Content starts
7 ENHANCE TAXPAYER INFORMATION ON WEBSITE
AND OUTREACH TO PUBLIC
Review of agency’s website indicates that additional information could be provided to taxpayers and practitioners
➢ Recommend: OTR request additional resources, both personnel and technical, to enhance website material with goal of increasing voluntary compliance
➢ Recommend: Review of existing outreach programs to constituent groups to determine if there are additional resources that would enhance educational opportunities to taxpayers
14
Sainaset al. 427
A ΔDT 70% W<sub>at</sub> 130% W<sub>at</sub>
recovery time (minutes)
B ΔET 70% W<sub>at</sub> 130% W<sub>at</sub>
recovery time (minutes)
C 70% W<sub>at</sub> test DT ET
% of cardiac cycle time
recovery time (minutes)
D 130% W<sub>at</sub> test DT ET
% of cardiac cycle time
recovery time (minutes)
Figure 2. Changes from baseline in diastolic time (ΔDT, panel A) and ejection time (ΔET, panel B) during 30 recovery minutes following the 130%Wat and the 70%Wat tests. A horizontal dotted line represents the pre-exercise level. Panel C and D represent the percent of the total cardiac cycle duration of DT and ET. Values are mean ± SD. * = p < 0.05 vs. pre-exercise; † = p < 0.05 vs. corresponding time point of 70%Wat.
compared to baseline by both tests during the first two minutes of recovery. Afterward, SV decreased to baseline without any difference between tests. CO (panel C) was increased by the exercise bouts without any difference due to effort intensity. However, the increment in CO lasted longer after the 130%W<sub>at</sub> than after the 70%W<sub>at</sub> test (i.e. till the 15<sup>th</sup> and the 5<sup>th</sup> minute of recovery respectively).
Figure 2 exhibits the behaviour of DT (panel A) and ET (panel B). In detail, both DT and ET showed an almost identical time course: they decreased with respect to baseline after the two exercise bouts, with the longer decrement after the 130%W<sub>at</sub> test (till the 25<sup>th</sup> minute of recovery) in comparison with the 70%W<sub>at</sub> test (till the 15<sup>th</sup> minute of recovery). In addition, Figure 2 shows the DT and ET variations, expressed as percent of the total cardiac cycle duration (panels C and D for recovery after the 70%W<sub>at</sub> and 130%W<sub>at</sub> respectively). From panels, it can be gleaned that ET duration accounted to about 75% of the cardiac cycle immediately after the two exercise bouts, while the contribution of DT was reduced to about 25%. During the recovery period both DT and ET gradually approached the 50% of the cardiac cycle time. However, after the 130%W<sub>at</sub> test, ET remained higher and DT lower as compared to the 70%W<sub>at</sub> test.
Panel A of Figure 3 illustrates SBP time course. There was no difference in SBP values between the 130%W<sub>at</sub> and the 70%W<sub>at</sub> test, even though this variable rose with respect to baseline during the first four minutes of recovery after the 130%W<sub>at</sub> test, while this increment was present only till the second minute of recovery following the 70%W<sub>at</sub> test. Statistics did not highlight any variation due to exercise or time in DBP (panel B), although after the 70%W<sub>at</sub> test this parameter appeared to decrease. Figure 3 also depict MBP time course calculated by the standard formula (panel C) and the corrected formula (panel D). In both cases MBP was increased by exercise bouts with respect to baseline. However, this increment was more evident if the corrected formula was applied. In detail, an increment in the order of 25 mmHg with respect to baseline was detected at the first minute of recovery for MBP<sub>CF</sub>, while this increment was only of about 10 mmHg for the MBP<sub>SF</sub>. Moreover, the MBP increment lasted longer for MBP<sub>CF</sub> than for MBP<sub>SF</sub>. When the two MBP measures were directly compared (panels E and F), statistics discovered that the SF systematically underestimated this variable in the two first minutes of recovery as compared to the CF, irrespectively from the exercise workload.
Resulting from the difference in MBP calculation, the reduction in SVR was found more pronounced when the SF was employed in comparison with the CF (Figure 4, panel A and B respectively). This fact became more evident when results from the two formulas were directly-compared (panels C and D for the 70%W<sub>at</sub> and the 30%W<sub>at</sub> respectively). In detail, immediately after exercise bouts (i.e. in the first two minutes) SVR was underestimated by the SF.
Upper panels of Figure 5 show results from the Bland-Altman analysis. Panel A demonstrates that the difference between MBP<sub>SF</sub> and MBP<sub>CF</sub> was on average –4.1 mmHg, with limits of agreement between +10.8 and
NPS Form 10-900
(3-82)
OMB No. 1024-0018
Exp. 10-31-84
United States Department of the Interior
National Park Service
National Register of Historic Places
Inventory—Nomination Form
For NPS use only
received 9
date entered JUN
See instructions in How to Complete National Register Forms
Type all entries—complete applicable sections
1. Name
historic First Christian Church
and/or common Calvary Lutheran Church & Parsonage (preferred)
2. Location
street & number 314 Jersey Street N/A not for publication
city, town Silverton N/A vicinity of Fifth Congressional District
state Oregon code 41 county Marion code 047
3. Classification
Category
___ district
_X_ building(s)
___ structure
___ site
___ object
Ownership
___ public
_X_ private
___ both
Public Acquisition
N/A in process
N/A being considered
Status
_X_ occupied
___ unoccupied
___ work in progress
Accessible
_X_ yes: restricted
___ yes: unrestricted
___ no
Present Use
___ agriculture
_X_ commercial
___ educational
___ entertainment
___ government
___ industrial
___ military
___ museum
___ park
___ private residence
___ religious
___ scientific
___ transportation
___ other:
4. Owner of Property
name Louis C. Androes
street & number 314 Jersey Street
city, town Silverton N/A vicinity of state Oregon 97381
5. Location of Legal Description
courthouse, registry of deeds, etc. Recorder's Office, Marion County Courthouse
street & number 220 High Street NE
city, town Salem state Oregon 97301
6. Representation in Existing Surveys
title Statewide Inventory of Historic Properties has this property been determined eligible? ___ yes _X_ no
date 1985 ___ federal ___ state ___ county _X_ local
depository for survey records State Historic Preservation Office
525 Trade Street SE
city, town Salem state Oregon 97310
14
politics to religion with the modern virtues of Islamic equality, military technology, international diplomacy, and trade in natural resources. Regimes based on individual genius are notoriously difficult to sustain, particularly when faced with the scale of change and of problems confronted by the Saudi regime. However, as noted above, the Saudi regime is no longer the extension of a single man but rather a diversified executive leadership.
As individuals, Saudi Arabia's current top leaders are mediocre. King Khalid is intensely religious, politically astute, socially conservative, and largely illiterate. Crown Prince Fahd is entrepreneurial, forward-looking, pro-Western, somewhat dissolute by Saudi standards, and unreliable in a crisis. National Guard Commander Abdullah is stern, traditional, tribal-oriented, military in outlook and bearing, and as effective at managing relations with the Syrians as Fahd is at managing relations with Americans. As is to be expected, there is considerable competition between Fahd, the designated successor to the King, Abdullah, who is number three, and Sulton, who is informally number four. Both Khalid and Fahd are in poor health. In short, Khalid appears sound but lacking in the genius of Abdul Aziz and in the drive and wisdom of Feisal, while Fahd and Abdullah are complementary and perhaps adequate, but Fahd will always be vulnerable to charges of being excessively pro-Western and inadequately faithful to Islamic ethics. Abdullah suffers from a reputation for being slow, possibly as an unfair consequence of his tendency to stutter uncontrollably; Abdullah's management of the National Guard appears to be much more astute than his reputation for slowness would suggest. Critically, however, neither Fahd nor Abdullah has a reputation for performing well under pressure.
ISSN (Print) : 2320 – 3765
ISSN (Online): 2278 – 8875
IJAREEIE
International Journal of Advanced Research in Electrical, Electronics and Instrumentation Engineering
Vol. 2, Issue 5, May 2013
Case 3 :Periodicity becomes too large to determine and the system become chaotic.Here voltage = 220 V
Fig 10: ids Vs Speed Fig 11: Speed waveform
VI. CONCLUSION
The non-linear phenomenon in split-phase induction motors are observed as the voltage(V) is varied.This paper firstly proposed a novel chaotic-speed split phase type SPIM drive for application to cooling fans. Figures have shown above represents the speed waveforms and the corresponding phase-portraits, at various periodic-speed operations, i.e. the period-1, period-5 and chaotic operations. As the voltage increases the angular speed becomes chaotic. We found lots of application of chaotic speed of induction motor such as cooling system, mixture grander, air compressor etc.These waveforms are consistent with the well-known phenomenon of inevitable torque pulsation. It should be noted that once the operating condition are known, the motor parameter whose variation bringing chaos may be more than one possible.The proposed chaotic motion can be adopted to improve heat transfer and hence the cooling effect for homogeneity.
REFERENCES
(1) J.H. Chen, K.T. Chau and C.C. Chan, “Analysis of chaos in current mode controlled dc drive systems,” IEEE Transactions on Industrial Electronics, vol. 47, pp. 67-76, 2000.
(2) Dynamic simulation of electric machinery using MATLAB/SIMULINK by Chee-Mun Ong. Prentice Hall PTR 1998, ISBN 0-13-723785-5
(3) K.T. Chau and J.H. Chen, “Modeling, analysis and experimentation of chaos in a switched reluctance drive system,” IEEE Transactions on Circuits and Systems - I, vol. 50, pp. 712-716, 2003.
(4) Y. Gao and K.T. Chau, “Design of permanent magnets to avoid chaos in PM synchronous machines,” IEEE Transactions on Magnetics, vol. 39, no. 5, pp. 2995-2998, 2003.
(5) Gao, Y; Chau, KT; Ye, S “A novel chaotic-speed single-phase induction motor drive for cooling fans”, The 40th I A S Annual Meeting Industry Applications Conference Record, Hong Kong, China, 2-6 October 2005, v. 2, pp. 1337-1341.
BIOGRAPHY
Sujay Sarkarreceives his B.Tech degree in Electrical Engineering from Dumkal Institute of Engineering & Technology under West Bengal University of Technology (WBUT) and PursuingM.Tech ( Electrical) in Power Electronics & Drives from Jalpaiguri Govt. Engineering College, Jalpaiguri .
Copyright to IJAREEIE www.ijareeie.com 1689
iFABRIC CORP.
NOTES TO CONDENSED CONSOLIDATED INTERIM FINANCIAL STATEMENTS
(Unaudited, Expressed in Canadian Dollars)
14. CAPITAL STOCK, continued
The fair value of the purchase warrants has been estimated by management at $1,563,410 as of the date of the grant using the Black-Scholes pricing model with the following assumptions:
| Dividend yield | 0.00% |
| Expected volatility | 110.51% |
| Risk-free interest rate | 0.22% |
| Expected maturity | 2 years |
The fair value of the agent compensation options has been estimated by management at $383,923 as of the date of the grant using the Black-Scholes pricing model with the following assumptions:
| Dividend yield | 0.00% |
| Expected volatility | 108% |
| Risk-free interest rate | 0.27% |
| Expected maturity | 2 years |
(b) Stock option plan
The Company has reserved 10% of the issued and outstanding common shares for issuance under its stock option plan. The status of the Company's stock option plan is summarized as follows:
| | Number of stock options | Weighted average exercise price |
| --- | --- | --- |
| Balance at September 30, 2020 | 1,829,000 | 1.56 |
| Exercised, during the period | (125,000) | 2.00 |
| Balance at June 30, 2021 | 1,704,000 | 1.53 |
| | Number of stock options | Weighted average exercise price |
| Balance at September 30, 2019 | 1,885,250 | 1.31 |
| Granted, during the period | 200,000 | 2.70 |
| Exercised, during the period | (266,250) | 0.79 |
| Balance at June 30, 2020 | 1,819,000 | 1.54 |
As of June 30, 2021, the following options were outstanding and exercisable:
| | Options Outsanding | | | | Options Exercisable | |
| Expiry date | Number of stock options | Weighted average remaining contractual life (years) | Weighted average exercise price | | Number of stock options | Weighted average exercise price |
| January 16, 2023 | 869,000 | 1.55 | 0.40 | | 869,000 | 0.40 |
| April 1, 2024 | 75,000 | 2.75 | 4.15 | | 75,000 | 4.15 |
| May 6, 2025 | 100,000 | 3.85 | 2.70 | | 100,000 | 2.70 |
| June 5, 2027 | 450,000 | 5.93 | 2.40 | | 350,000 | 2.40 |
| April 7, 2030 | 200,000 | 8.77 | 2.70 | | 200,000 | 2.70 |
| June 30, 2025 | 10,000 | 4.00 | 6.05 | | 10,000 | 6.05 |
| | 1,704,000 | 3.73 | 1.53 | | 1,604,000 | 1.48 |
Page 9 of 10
Content ends
• THE PROBLEM: If a line in the material above contains the word "using", copy it.

• RESPONSE TO THIS TASK:
(2) Dynamic simulation of electric machinery using MATLAB/SIMULINK by Chee-Mun Ong. Prentice Hall PTR 1998, ISBN 0-13-723785-5
The fair value of the purchase warrants has been estimated by management at $1,563,410 as of the date of the grant using the Black-Scholes pricing model with the following assumptions:
The fair value of the agent compensation options has been estimated by management at $383,923 as of the date of the grant using the Black-Scholes pricing model with the following assumptions:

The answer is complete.